**Text**:

☆ ☆ ☆ ☆

The correlation circle provides a visual summary of everything the loadings table already told us, but in a more intuitive form. Attack.range points strongly to the right (positive PC1) and is the longest, most orange vector on that axis - confirming it as the single highest-contributing feature in the entire analysis. Directly opposing it on the left are Magic.resistance.per.lvl, Movement.speed, Base.armor, and Attack.damage, all pointing in the same direction and therefore correlated with each other, collectively defining the melee/tanky pole. The mana cluster (Mana.per.lvl, resource_bin, Mana.regeneration.per.lvl, Base.mana) points downward and slightly right, nearly perpendicular to the melee vectors - which confirms that mana dependency is an independent dimension of champion design, not simply a consequence of being ranged or melee. Features like Attack.speed and AS.ratio point almost straight upward with short vectors, meaning they contribute little to either PC1 or PC2 and are not particularly useful for distinguishing champion archetypes in this two-dimensional view.
Together, the correlation heatmap and the variable correlation circle confirm that the feature space is not random - it is structured around two orthogonal design principles that Riot Games appears to have built into champion statistics: the ranged vs. melee divide on PC1, and the resource dependency spectrum on PC2. This structure is what makes unsupervised clustering effective on this dataset.

☆ ☆ ☆ ☆

**Dataset excerpt**:

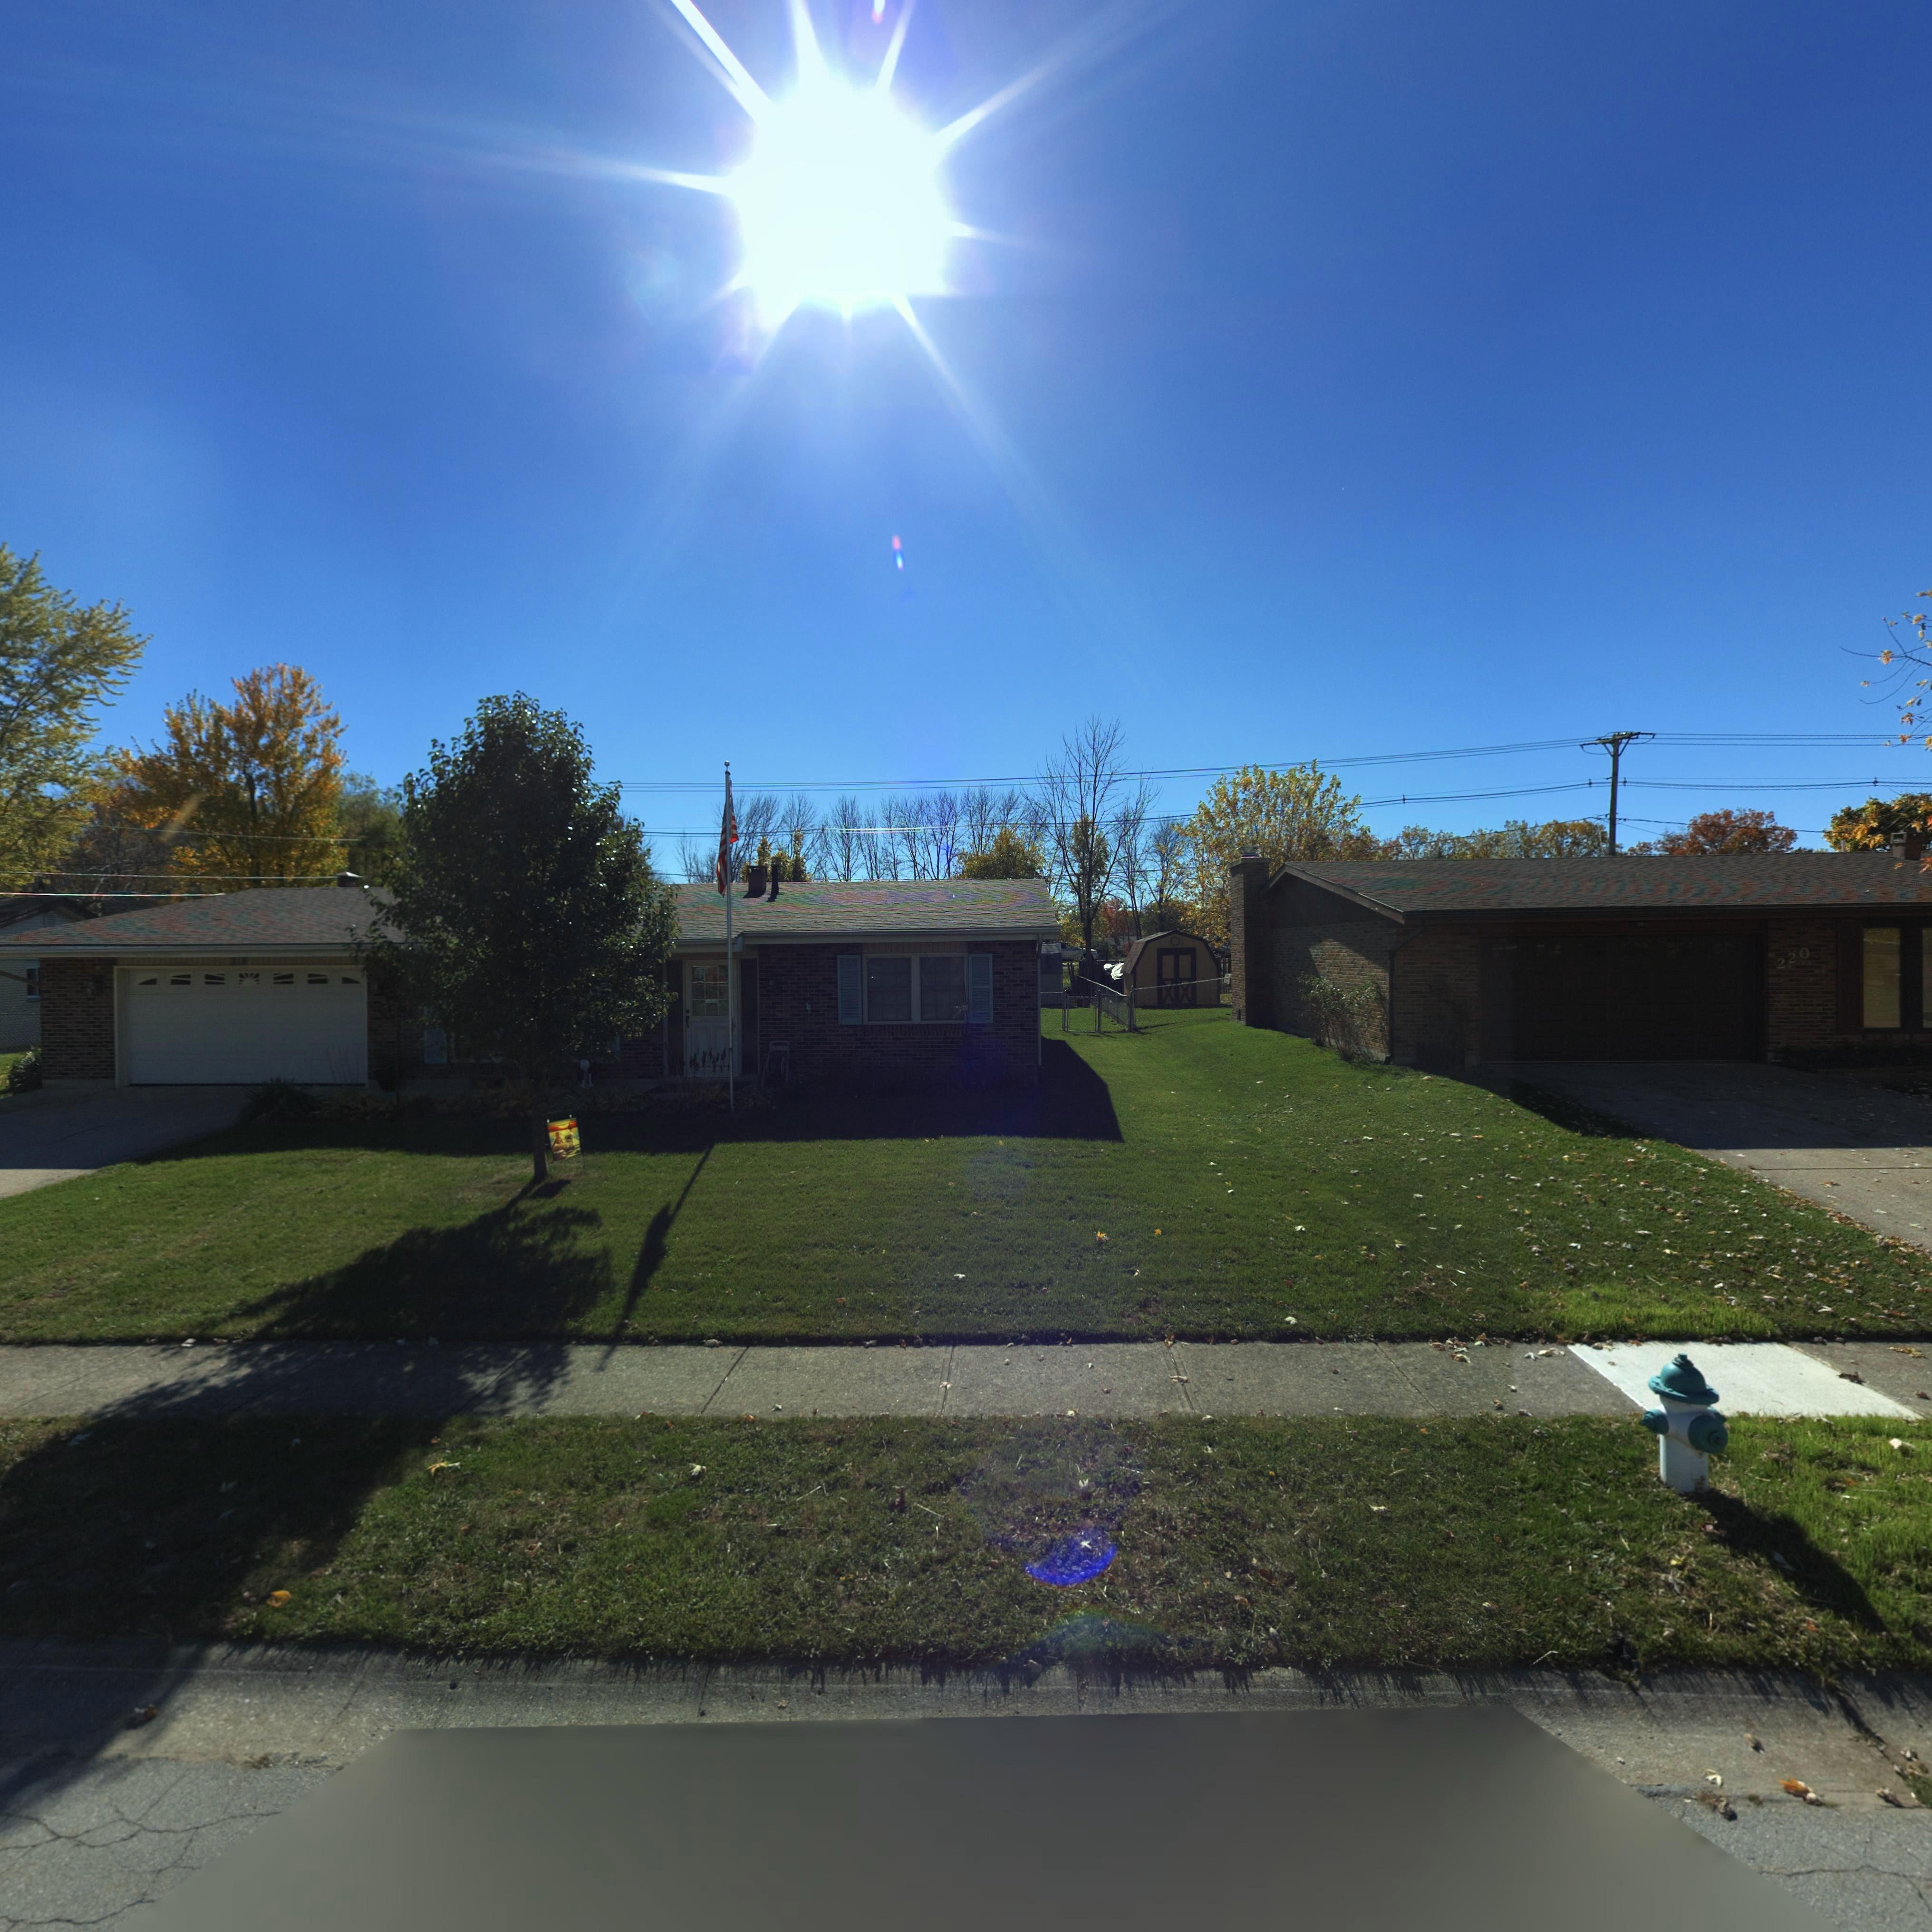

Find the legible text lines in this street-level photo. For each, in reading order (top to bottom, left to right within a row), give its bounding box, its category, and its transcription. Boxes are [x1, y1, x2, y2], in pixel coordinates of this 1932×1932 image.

[230, 956, 248, 966] StreetNumber: 218
[1776, 947, 1810, 969] StreetNumber: 220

☆ ☆ ☆ ☆

**What this exercise asks**:
**a.** In the correlation circle text, which feature contributes the most to the entire analysis?
**b.** Write out the part of the correlation circle text that opens with "Together, the correlation" and closes with "on this dataset.", switching "orthogonal" to "perpendicular".
None of the lines are needed here.

**Answer set**:
**a.** Attack.range

**b.**
Together, the correlation heatmap and the variable correlation circle confirm that the feature space is not random - it is structured around two perpendicular design principles that Riot Games appears to have built into champion statistics: the ranged vs. melee divide on PC1, and the resource dependency spectrum on PC2. This structure is what makes unsupervised clustering effective on this dataset.